Prompt: Please put the lines from the one containing "de Rooij, Danny" through the one containing "Bøéa, Lukeš [CZE]", both included, into a numbered list, leaving out any blank lines.

Collection entries

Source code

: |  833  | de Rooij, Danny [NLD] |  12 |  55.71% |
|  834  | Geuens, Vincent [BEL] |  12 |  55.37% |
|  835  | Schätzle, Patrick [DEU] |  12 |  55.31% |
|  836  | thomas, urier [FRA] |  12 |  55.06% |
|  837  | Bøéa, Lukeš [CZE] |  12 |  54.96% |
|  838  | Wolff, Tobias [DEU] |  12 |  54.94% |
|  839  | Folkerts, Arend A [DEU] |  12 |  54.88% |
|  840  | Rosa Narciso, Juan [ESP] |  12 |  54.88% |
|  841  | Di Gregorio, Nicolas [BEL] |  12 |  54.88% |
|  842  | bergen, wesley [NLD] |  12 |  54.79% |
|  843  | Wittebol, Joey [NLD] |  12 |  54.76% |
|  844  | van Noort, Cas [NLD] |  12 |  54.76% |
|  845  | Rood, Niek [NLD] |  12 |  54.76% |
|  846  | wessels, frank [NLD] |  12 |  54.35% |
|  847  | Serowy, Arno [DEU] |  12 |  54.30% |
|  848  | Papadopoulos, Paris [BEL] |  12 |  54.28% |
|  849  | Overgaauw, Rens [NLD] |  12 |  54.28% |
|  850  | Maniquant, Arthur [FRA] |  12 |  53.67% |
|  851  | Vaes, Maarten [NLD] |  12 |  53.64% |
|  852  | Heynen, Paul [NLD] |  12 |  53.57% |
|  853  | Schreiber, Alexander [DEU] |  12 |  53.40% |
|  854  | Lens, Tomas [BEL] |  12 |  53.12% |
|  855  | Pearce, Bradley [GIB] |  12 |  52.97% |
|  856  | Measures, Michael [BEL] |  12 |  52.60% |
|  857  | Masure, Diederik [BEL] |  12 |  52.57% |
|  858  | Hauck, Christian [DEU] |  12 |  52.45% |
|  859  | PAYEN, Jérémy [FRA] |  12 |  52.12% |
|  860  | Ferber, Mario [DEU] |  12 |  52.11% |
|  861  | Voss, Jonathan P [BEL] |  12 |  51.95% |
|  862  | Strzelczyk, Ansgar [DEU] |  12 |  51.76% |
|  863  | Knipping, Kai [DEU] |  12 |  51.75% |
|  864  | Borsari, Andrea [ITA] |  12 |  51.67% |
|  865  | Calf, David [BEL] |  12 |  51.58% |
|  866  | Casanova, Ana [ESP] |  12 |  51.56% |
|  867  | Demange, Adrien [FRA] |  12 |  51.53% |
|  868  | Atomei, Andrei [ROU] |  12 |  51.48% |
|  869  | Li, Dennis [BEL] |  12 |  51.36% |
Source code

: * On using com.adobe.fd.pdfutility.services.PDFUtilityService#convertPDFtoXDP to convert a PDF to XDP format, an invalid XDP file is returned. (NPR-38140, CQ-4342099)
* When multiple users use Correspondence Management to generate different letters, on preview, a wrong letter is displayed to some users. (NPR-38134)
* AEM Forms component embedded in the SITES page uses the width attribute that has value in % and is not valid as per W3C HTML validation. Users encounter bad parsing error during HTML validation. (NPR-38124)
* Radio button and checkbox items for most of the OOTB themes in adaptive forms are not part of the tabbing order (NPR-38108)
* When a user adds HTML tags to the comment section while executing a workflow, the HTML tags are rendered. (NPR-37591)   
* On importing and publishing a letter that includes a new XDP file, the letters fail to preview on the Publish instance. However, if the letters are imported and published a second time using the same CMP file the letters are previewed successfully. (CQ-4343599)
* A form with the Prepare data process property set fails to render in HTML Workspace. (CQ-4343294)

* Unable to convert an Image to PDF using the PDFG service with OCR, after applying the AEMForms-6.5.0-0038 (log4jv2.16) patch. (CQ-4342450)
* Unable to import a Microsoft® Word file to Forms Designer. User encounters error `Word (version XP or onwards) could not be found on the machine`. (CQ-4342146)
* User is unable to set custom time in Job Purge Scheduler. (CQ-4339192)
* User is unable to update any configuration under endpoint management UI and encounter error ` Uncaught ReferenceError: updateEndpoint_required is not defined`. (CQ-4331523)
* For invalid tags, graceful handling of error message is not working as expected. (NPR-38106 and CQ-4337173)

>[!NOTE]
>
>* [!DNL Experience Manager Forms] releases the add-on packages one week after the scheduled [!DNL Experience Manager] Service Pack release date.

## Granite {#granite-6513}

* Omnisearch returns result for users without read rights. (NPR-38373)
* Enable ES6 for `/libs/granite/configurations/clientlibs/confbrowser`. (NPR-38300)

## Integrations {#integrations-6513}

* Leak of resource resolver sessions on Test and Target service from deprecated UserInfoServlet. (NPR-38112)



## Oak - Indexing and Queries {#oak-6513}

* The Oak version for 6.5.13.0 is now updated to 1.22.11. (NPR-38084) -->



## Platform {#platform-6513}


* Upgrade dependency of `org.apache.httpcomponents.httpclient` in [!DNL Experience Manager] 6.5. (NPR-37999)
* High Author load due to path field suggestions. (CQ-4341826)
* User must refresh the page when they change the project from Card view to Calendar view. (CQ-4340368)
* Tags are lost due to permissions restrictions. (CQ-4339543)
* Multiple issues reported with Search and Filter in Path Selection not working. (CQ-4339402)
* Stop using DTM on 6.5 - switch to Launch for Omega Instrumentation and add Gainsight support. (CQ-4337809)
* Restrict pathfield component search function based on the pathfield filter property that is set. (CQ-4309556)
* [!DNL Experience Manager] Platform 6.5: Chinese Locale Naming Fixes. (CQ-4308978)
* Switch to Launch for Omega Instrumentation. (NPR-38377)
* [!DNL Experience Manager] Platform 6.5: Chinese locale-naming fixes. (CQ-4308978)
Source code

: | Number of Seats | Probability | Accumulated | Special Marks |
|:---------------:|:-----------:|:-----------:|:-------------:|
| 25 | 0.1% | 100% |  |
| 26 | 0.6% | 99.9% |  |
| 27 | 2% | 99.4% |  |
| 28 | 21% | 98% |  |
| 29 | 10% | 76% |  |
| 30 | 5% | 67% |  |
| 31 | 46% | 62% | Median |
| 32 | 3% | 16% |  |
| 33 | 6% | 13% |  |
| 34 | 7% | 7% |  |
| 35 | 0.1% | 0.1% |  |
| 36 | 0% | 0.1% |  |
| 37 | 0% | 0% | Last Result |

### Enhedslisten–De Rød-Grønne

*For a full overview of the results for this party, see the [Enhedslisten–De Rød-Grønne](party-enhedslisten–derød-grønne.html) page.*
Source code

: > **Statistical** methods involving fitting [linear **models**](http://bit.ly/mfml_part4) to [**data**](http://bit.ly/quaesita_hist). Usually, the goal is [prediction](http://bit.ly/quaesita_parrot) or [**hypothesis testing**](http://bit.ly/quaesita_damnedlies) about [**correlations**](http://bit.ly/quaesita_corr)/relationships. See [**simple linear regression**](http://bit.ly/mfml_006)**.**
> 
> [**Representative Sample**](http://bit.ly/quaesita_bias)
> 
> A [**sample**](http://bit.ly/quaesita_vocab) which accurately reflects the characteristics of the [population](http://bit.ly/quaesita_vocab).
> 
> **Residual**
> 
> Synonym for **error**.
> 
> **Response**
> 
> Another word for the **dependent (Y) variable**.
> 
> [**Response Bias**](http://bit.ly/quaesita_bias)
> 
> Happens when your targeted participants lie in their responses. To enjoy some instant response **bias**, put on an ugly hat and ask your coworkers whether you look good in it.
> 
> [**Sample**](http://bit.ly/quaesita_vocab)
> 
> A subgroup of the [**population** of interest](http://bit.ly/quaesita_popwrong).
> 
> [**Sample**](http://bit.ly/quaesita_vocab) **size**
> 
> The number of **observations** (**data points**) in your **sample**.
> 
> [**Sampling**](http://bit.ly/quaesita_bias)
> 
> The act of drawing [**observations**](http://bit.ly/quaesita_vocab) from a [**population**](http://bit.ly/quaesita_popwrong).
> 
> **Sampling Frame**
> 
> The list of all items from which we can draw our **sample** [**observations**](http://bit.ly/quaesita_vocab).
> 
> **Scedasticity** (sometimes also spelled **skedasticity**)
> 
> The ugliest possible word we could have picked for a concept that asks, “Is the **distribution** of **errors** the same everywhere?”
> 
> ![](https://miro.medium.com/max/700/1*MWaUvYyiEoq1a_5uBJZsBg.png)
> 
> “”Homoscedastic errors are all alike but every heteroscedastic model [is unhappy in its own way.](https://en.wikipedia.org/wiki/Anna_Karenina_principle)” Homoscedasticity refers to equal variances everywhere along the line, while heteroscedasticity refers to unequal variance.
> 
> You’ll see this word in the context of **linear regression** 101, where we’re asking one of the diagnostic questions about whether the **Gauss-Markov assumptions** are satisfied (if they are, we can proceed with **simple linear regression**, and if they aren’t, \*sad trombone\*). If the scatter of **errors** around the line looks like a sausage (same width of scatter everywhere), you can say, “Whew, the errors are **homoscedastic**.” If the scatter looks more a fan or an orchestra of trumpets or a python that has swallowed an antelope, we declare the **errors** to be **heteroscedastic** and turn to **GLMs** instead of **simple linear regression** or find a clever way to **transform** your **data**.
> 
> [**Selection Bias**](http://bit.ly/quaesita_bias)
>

Reply:
1. : |  833  | de Rooij, Danny [NLD] |  12 |  55.71% |
2. |  834  | Geuens, Vincent [BEL] |  12 |  55.37% |
3. |  835  | Schätzle, Patrick [DEU] |  12 |  55.31% |
4. |  836  | thomas, urier [FRA] |  12 |  55.06% |
5. |  837  | Bøéa, Lukeš [CZE] |  12 |  54.96% |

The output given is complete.